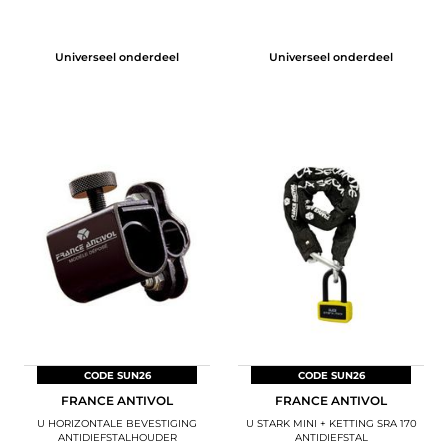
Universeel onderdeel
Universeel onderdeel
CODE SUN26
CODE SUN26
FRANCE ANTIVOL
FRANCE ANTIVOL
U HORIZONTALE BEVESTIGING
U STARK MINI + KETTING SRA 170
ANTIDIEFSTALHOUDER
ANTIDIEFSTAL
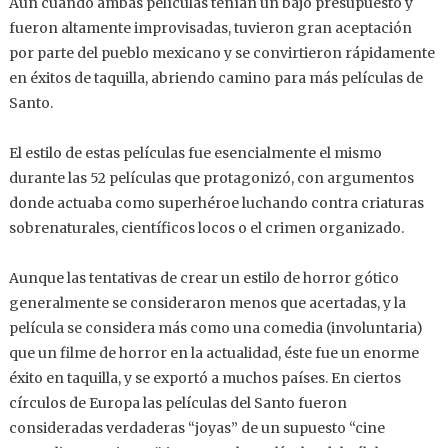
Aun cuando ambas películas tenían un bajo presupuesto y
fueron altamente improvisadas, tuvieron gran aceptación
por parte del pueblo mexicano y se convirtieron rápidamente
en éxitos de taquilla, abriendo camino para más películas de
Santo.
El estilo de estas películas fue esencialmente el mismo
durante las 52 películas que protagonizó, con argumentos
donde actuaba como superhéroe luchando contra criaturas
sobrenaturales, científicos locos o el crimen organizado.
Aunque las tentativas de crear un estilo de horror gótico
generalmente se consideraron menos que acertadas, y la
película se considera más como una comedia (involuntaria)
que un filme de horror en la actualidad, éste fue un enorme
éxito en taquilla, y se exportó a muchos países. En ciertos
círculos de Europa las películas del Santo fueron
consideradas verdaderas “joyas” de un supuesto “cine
^^^^^^^^
#### Assigned task:
Convert every line of text from the items above into a single numbered list, leaving out any blank lines. Do not include the pictures in your answer.

#### Written solution:
1. Universeel onderdeel
2. Universeel onderdeel
3. CODE SUN26
4. CODE SUN26
5. FRANCE ANTIVOL
6. FRANCE ANTIVOL
7. U HORIZONTALE BEVESTIGING
8. U STARK MINI + KETTING SRA 170
9. ANTIDIEFSTALHOUDER
10. ANTIDIEFSTAL
11. Aun cuando ambas películas tenían un bajo presupuesto y
12. fueron altamente improvisadas, tuvieron gran aceptación
13. por parte del pueblo mexicano y se convirtieron rápidamente
14. en éxitos de taquilla, abriendo camino para más películas de
15. Santo.
16. El estilo de estas películas fue esencialmente el mismo
17. durante las 52 películas que protagonizó, con argumentos
18. donde actuaba como superhéroe luchando contra criaturas
19. sobrenaturales, científicos locos o el crimen organizado.
20. Aunque las tentativas de crear un estilo de horror gótico
21. generalmente se consideraron menos que acertadas, y la
22. película se considera más como una comedia (involuntaria)
23. que un filme de horror en la actualidad, éste fue un enorme
24. éxito en taquilla, y se exportó a muchos países. En ciertos
25. círculos de Europa las películas del Santo fueron
26. consideradas verdaderas “joyas” de un supuesto “cine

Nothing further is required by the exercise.